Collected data
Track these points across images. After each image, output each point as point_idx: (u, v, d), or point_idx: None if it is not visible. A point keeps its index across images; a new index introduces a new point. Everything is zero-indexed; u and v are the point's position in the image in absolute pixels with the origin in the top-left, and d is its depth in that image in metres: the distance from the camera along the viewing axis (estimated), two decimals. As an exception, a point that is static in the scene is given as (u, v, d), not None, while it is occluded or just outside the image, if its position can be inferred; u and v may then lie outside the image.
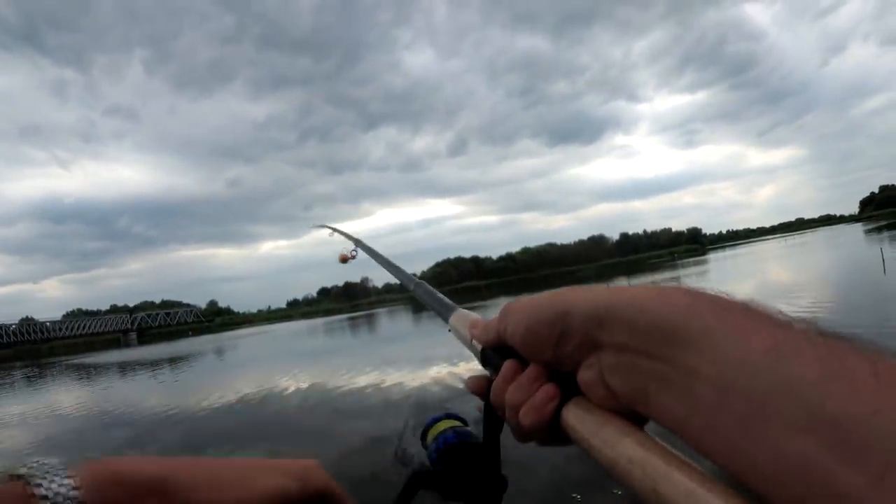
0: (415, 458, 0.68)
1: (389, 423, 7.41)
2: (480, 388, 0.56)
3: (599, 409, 0.42)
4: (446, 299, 0.79)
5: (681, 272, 36.29)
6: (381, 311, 50.83)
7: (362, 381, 10.98)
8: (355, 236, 1.67)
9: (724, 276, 29.01)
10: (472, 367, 10.36)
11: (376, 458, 6.05)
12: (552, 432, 0.47)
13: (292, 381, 12.19)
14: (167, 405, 11.08)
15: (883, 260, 15.90)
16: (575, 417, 0.44)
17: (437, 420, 0.70)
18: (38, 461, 0.43)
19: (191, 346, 31.96)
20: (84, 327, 73.22)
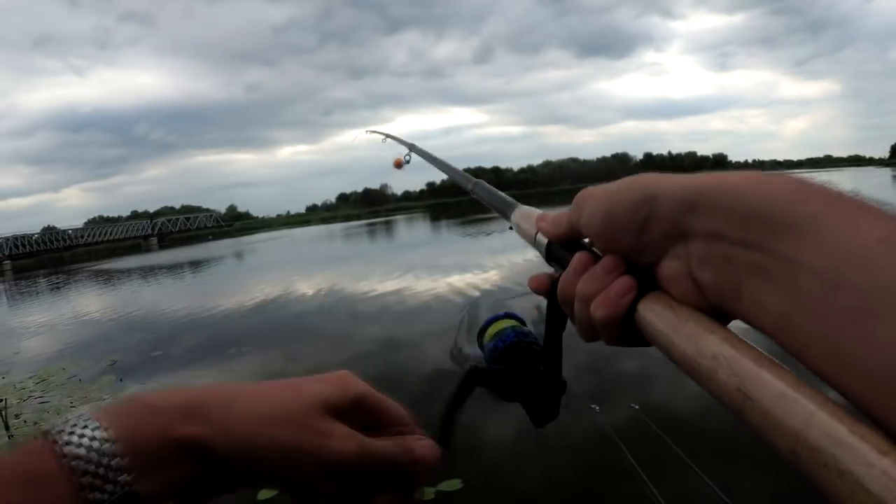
0: (470, 358, 0.66)
1: (433, 325, 7.52)
2: (544, 285, 0.53)
3: (681, 304, 0.39)
4: (508, 197, 0.76)
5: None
6: (399, 217, 51.01)
7: (392, 286, 11.12)
8: (408, 140, 1.63)
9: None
10: (490, 275, 10.48)
11: (425, 358, 6.18)
12: (625, 329, 0.43)
13: (317, 285, 12.39)
14: (191, 308, 11.32)
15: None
16: (652, 312, 0.41)
17: (495, 319, 0.67)
18: (64, 418, 0.38)
19: (210, 251, 32.38)
20: (105, 234, 74.54)
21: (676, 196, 0.38)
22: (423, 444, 0.49)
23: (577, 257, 0.48)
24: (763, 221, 0.33)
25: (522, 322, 0.67)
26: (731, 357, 0.33)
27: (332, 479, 0.45)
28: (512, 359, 0.61)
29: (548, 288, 0.52)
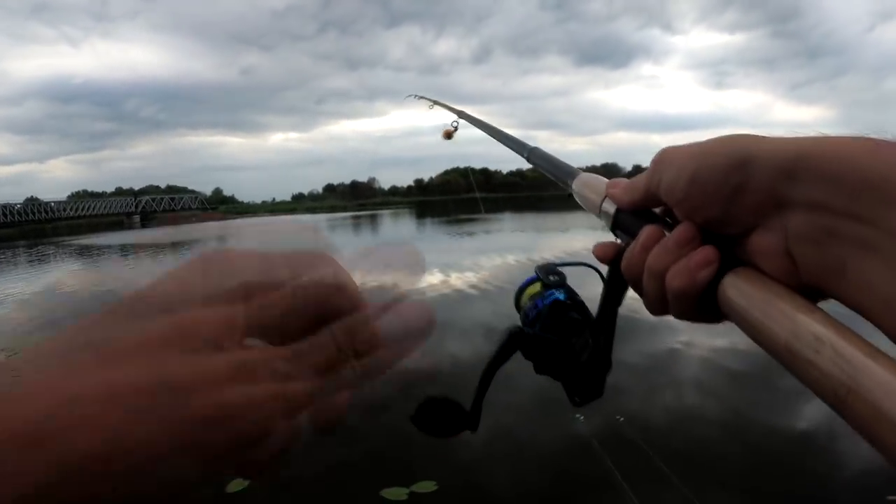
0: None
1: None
2: (608, 254, 0.49)
3: (773, 281, 0.35)
4: (568, 164, 0.72)
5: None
6: (385, 212, 50.89)
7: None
8: (457, 108, 1.55)
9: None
10: (474, 274, 10.47)
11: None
12: (702, 304, 0.39)
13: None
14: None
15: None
16: (738, 288, 0.37)
17: (534, 280, 0.63)
18: None
19: (192, 233, 32.11)
20: (88, 209, 73.67)
21: (775, 161, 0.34)
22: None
23: (648, 230, 0.44)
24: (877, 192, 0.29)
25: (563, 281, 0.61)
26: (836, 342, 0.29)
27: None
28: (551, 325, 0.57)
29: (612, 257, 0.49)
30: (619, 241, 0.50)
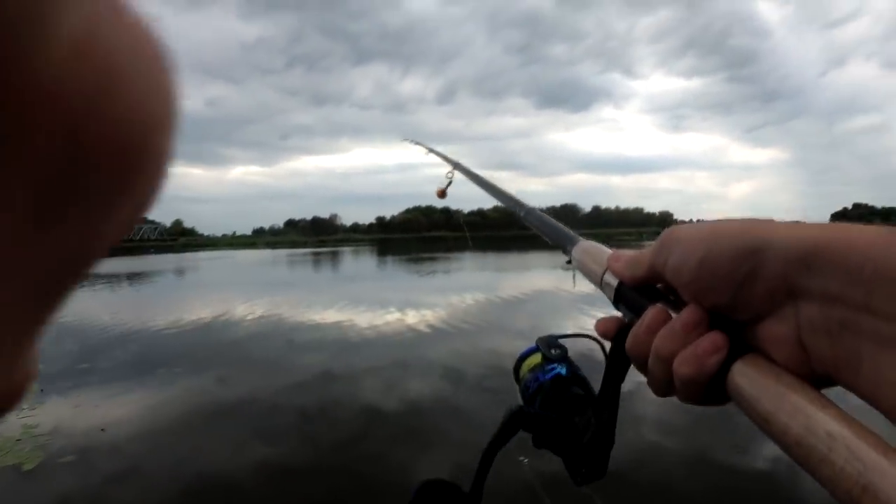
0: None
1: (373, 361, 7.42)
2: (611, 330, 0.49)
3: (784, 371, 0.35)
4: (567, 228, 0.69)
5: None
6: (346, 249, 50.55)
7: (333, 317, 11.00)
8: (453, 159, 1.46)
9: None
10: (436, 313, 10.43)
11: (359, 394, 6.07)
12: (709, 390, 0.39)
13: (255, 310, 12.14)
14: (124, 322, 10.94)
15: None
16: (748, 377, 0.36)
17: (533, 351, 0.61)
18: None
19: (151, 264, 31.45)
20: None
21: (790, 249, 0.34)
22: None
23: (655, 310, 0.43)
24: (895, 286, 0.29)
25: (564, 355, 0.60)
26: (850, 440, 0.28)
27: None
28: (553, 401, 0.56)
29: (614, 333, 0.48)
30: (621, 315, 0.49)
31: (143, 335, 9.66)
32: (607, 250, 0.55)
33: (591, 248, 0.58)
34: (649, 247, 0.45)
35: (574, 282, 0.62)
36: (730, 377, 0.37)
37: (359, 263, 33.17)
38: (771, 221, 0.37)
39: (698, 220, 0.46)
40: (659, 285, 0.46)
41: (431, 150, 1.74)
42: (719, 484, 3.81)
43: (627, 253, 0.50)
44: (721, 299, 0.38)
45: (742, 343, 0.38)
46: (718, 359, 0.37)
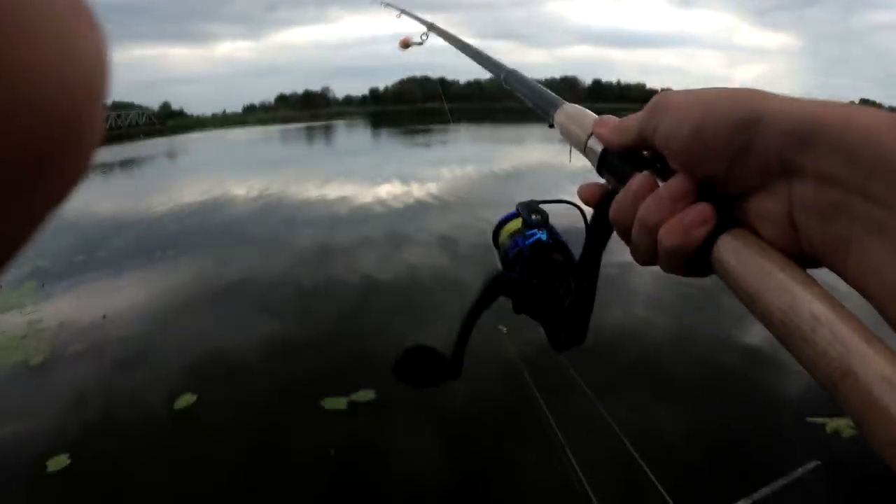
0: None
1: (371, 233, 7.48)
2: (595, 197, 0.47)
3: (771, 248, 0.34)
4: (549, 92, 0.65)
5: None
6: (340, 122, 49.72)
7: (330, 192, 10.98)
8: (427, 20, 1.43)
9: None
10: (431, 186, 10.44)
11: (358, 267, 6.15)
12: (693, 261, 0.38)
13: (250, 188, 12.09)
14: (118, 211, 10.84)
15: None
16: (735, 252, 0.35)
17: (512, 217, 0.60)
18: None
19: (141, 150, 30.99)
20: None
21: (788, 125, 0.32)
22: None
23: (642, 177, 0.41)
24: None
25: (545, 221, 0.58)
26: (834, 323, 0.28)
27: None
28: (533, 267, 0.55)
29: (598, 200, 0.47)
30: (605, 182, 0.48)
31: (139, 222, 9.64)
32: (593, 115, 0.52)
33: (575, 113, 0.55)
34: (638, 112, 0.42)
35: (570, 157, 0.57)
36: (715, 250, 0.36)
37: (352, 137, 32.74)
38: (768, 93, 0.35)
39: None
40: (645, 153, 0.44)
41: (403, 12, 1.66)
42: (700, 359, 3.94)
43: (614, 118, 0.48)
44: (712, 170, 0.37)
45: (730, 216, 0.37)
46: (705, 230, 0.36)
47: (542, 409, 3.09)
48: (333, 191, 11.00)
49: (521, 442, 3.05)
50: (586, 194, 0.48)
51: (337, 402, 3.48)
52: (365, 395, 3.52)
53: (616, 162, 0.45)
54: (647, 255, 0.41)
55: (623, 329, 4.32)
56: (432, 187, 10.77)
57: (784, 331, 0.30)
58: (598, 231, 0.49)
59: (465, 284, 5.16)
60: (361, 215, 8.82)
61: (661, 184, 0.40)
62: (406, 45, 1.42)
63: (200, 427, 3.32)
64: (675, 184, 0.39)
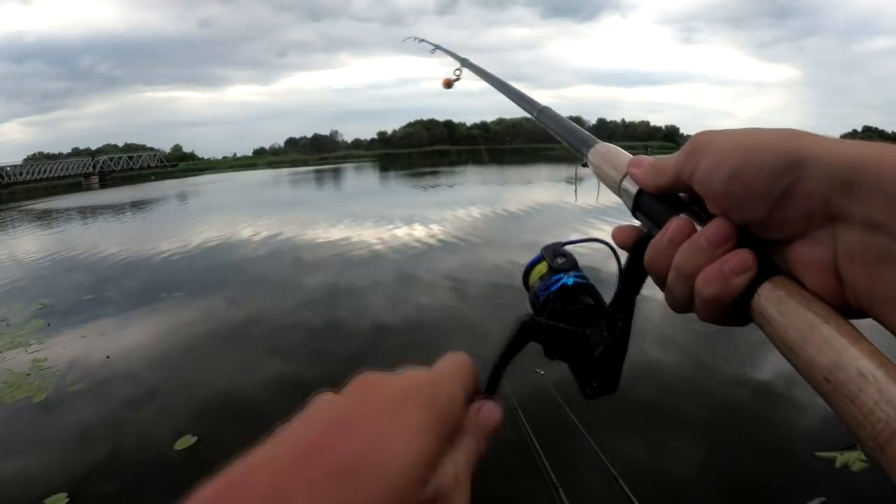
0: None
1: (379, 274, 7.47)
2: (629, 239, 0.45)
3: (815, 299, 0.32)
4: (583, 130, 0.64)
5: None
6: (348, 165, 50.12)
7: (337, 234, 11.02)
8: (460, 55, 1.44)
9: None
10: (437, 228, 10.47)
11: (367, 308, 6.13)
12: (732, 311, 0.36)
13: (260, 231, 12.16)
14: (128, 251, 10.94)
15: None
16: (777, 302, 0.33)
17: (540, 260, 0.58)
18: None
19: (152, 192, 31.31)
20: (45, 171, 70.57)
21: (832, 168, 0.30)
22: (486, 412, 0.39)
23: (679, 221, 0.40)
24: None
25: (570, 265, 0.56)
26: (881, 381, 0.26)
27: None
28: (561, 312, 0.53)
29: (633, 244, 0.45)
30: (639, 224, 0.46)
31: (148, 262, 9.71)
32: (627, 154, 0.51)
33: (609, 152, 0.54)
34: (675, 152, 0.41)
35: (576, 195, 0.57)
36: (755, 299, 0.34)
37: (361, 179, 33.03)
38: (810, 134, 0.33)
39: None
40: (682, 195, 0.42)
41: (438, 48, 1.67)
42: (717, 398, 3.89)
43: (648, 158, 0.46)
44: (753, 215, 0.35)
45: (771, 264, 0.35)
46: (746, 279, 0.35)
47: (535, 448, 3.03)
48: (342, 233, 11.06)
49: (511, 477, 3.00)
50: (621, 237, 0.46)
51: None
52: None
53: (651, 204, 0.44)
54: (683, 302, 0.40)
55: (632, 363, 4.27)
56: (439, 229, 10.80)
57: (828, 388, 0.28)
58: (632, 276, 0.47)
59: (474, 325, 5.14)
60: (370, 256, 8.84)
61: (698, 228, 0.39)
62: (448, 84, 1.44)
63: (201, 468, 3.29)
64: (714, 229, 0.37)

● TASK STATEMENT: Reproduce the data above exactly, leaving out any picture in it.

● ANSWER:
Track these points across images. After each image, output each point as point_idx: (u, v, d), or point_idx: None if it is not visible. A point keeps its index across images; a new index introduces a new point. Everything is zero-indexed; u and v are the point's position in the image in absolute pixels with the origin in the top-left, and d is its depth in that image in metres: the distance from the camera along the viewing axis (estimated), two decimals. As an exception, a point that is static in the scene is given as (u, v, d), not None, while it is occluded or just outside the image, if its position can be inferred; u and v may then lie outside the image.
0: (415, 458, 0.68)
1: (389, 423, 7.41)
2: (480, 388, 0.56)
3: (599, 409, 0.42)
4: (446, 299, 0.79)
5: (681, 272, 36.29)
6: (381, 311, 50.83)
7: (362, 381, 10.98)
8: (355, 236, 1.67)
9: (724, 276, 29.01)
10: (472, 367, 10.36)
11: (376, 458, 6.05)
12: (552, 432, 0.47)
13: (292, 381, 12.19)
14: (167, 405, 11.08)
15: (883, 260, 15.90)
16: (575, 417, 0.44)
17: (437, 420, 0.70)
18: (38, 461, 0.43)
19: (191, 346, 31.96)
20: (84, 327, 73.22)
0: (470, 358, 0.66)
1: (433, 325, 7.52)
2: (544, 285, 0.53)
3: (681, 304, 0.39)
4: (508, 197, 0.76)
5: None
6: (399, 217, 51.01)
7: (392, 286, 11.12)
8: (408, 140, 1.63)
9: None
10: (490, 275, 10.48)
11: (425, 358, 6.18)
12: (625, 329, 0.43)
13: (317, 285, 12.39)
14: (191, 308, 11.32)
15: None
16: (652, 312, 0.41)
17: (495, 319, 0.67)
18: (64, 418, 0.38)
19: (210, 251, 32.38)
20: (105, 234, 74.54)
21: (676, 196, 0.38)
22: (423, 444, 0.49)
23: (577, 257, 0.48)
24: (763, 221, 0.33)
25: (522, 322, 0.67)
26: (731, 357, 0.33)
27: (332, 479, 0.45)
28: (512, 359, 0.61)
29: (548, 288, 0.52)
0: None
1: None
2: (608, 254, 0.49)
3: (773, 281, 0.35)
4: (568, 164, 0.72)
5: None
6: (385, 212, 50.89)
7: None
8: (457, 108, 1.55)
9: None
10: (474, 274, 10.47)
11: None
12: (702, 304, 0.39)
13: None
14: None
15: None
16: (738, 288, 0.37)
17: (534, 280, 0.63)
18: None
19: (192, 233, 32.11)
20: (88, 209, 73.67)
21: (775, 161, 0.34)
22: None
23: (648, 230, 0.44)
24: (877, 192, 0.29)
25: (563, 281, 0.61)
26: (836, 342, 0.29)
27: None
28: (551, 325, 0.57)
29: (612, 257, 0.49)
30: (619, 241, 0.50)
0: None
1: (373, 361, 7.42)
2: (611, 330, 0.49)
3: (784, 371, 0.35)
4: (567, 228, 0.69)
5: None
6: (346, 249, 50.55)
7: (333, 317, 11.00)
8: (453, 159, 1.46)
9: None
10: (436, 313, 10.43)
11: (359, 394, 6.07)
12: (709, 390, 0.39)
13: (255, 310, 12.14)
14: (124, 322, 10.94)
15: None
16: (748, 377, 0.36)
17: (533, 351, 0.61)
18: None
19: (151, 264, 31.45)
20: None
21: (790, 249, 0.34)
22: None
23: (655, 310, 0.43)
24: (895, 286, 0.29)
25: (564, 355, 0.60)
26: (850, 440, 0.28)
27: None
28: (553, 401, 0.56)
29: (614, 333, 0.48)
30: (621, 315, 0.49)
31: (143, 335, 9.66)
32: (607, 250, 0.55)
33: (591, 248, 0.58)
34: (649, 247, 0.45)
35: (574, 282, 0.62)
36: (730, 377, 0.37)
37: (359, 263, 33.17)
38: (771, 221, 0.37)
39: (698, 220, 0.46)
40: (659, 285, 0.46)
41: (431, 150, 1.74)
42: (719, 484, 3.81)
43: (627, 253, 0.50)
44: (721, 299, 0.38)
45: (742, 343, 0.38)
46: (718, 359, 0.37)
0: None
1: (371, 233, 7.48)
2: (595, 197, 0.47)
3: (771, 248, 0.34)
4: (549, 92, 0.65)
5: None
6: (340, 122, 49.72)
7: (330, 192, 10.98)
8: (427, 20, 1.43)
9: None
10: (431, 186, 10.44)
11: (358, 267, 6.15)
12: (693, 261, 0.38)
13: (250, 188, 12.09)
14: (118, 211, 10.84)
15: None
16: (735, 252, 0.35)
17: (512, 217, 0.60)
18: None
19: (141, 150, 30.99)
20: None
21: (788, 125, 0.32)
22: None
23: (642, 177, 0.41)
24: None
25: (545, 221, 0.58)
26: (834, 323, 0.28)
27: None
28: (533, 267, 0.55)
29: (598, 200, 0.47)
30: (605, 182, 0.48)
31: (139, 222, 9.64)
32: (593, 115, 0.52)
33: (575, 113, 0.55)
34: (638, 112, 0.42)
35: (570, 157, 0.57)
36: (715, 250, 0.36)
37: (352, 137, 32.74)
38: (768, 93, 0.35)
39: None
40: (645, 153, 0.44)
41: (403, 12, 1.66)
42: (700, 359, 3.94)
43: (614, 118, 0.48)
44: (712, 170, 0.37)
45: (730, 216, 0.37)
46: (705, 230, 0.36)
47: (542, 409, 3.09)
48: (333, 191, 11.00)
49: (521, 442, 3.05)
50: (586, 194, 0.48)
51: (337, 402, 3.48)
52: (365, 395, 3.52)
53: (616, 162, 0.45)
54: (647, 255, 0.41)
55: (623, 329, 4.32)
56: (432, 187, 10.77)
57: (784, 331, 0.30)
58: (598, 231, 0.49)
59: (465, 284, 5.16)
60: (361, 215, 8.82)
61: (661, 184, 0.40)
62: (406, 45, 1.42)
63: (200, 427, 3.32)
64: (675, 184, 0.39)
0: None
1: (379, 274, 7.47)
2: (629, 239, 0.45)
3: (815, 299, 0.32)
4: (583, 130, 0.64)
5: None
6: (348, 165, 50.12)
7: (337, 234, 11.02)
8: (460, 55, 1.44)
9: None
10: (437, 228, 10.47)
11: (367, 308, 6.13)
12: (732, 311, 0.36)
13: (260, 231, 12.16)
14: (128, 251, 10.94)
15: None
16: (777, 302, 0.33)
17: (540, 260, 0.58)
18: None
19: (152, 192, 31.31)
20: (45, 171, 70.57)
21: (832, 168, 0.30)
22: (486, 412, 0.39)
23: (679, 221, 0.40)
24: None
25: (570, 265, 0.56)
26: (881, 381, 0.26)
27: None
28: (561, 312, 0.53)
29: (633, 244, 0.45)
30: (639, 224, 0.46)
31: (148, 262, 9.71)
32: (627, 154, 0.51)
33: (609, 152, 0.54)
34: (675, 152, 0.41)
35: (576, 195, 0.57)
36: (755, 299, 0.34)
37: (361, 179, 33.03)
38: (810, 134, 0.33)
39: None
40: (682, 195, 0.42)
41: (438, 48, 1.67)
42: (717, 398, 3.89)
43: (648, 158, 0.46)
44: (753, 215, 0.35)
45: (771, 264, 0.35)
46: (746, 279, 0.35)
47: (535, 448, 3.03)
48: (342, 233, 11.06)
49: (511, 477, 3.00)
50: (621, 237, 0.46)
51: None
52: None
53: (651, 204, 0.44)
54: (683, 302, 0.40)
55: (632, 363, 4.27)
56: (439, 229, 10.80)
57: (828, 388, 0.28)
58: (632, 276, 0.47)
59: (474, 325, 5.14)
60: (370, 256, 8.84)
61: (698, 228, 0.39)
62: (448, 84, 1.44)
63: (201, 468, 3.29)
64: (714, 229, 0.37)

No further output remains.